Pour Philippe Braud, spécialiste de sociologie politique, il ne doit pas y avoir de «droit au blasphème». Il explique pourquoi il s’agit selon lui «d’une forme de puérilité et d’ignorance de l’Autre».
Aujourd’hui avec la circulation universelle des idées et des informations, une retenue de type nouveau s’impose dans l’expression publique des humeurs.
À en croire certains propos tenus ces jours-ci la liberté d’expression ne saurait être soumise à la moindre limite. Un droit inaliénable et sacré, absolument intangible ; mieux encore, un dogme sur lequel veillent de sourcilleux ayatollahs qui surenchérissent avec une belle emphase sur ses implications. À quand l’inscription du droit au blasphème dans une Déclaration universelle des Droits de l’Homme, aux côtés sans doute du droit à l’expression de propos homophobes, négationnistes, racistes. […]
La liberté d’expression peut faire mal, et même très mal ; infliger des souffrances inouïes, humilier, salir. Même les ayatollahs occidentaux le comprennent parfaitement quand il s’agit de protéger le droit à la dignité des femmes modernes, celui des homosexuels ou des handicapés ; on l’admet aussi, sauf les amis de Jean-Marie Le Pen, quand il s’agit de prohiber l’expression de propos négationnistes qui insultent la mémoire des victimes de l’Holocauste.
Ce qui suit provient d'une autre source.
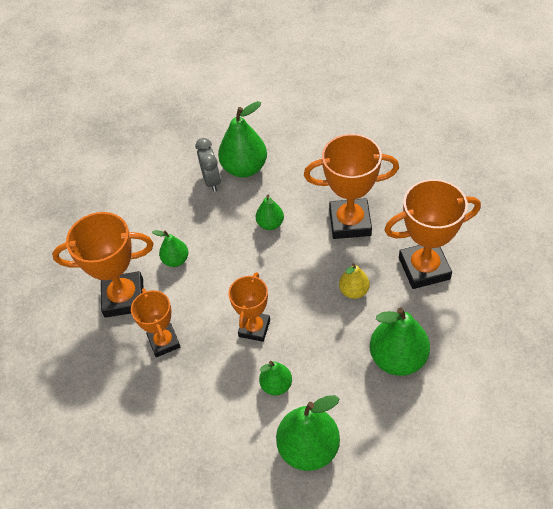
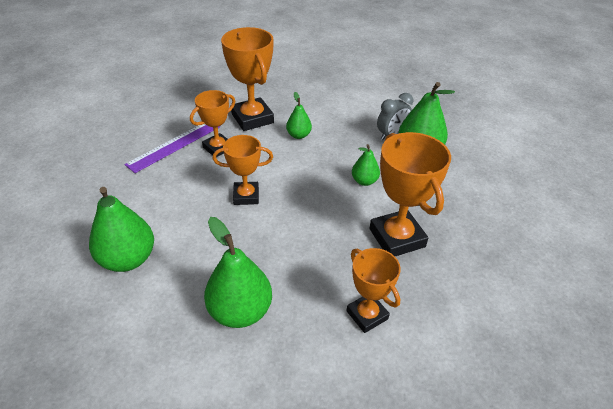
camera: 65 degrees right, 10 degrees down
(138, 387) = (174, 145): none -> purple ruler
(276, 385) = (190, 223): green pear -> none
(354, 291) = (312, 258): yellow pear -> none
(424, 268) = (367, 315): orange trophy -> orange trophy, size x0.63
On l’admet encore pour protéger le droit à l’intimité de personnes qui peuvent être ravagées durablement par la propagation de rumeurs, fondées ou infondées, sur leur vie privée.
Mais qu’importe quand il s’agit de populations que l’on méprise sourdement, ou dont on ignore superbement les croyances ! […]
Sans ce film stupide “L’innocence de l’Islam”, l’ambassadeur américain en Libye serait encore en vie. Et lui au moins avait prouvé qu’il était capable d’un dialogue approfondi avec le monde arabe et musulman, ce qui n’est certes pas le cas des journalistes de “Charlie Hebdo”.[…]
La liberté d’expression ne doit pas avoir de limite quand il s’agit d’avancer des thèses rationnelles, notamment d’ordre scientifique. En revanche elle sera renforcée par la prohibition de propos gratuitement et gravement inspirés par la haine ou le mépris.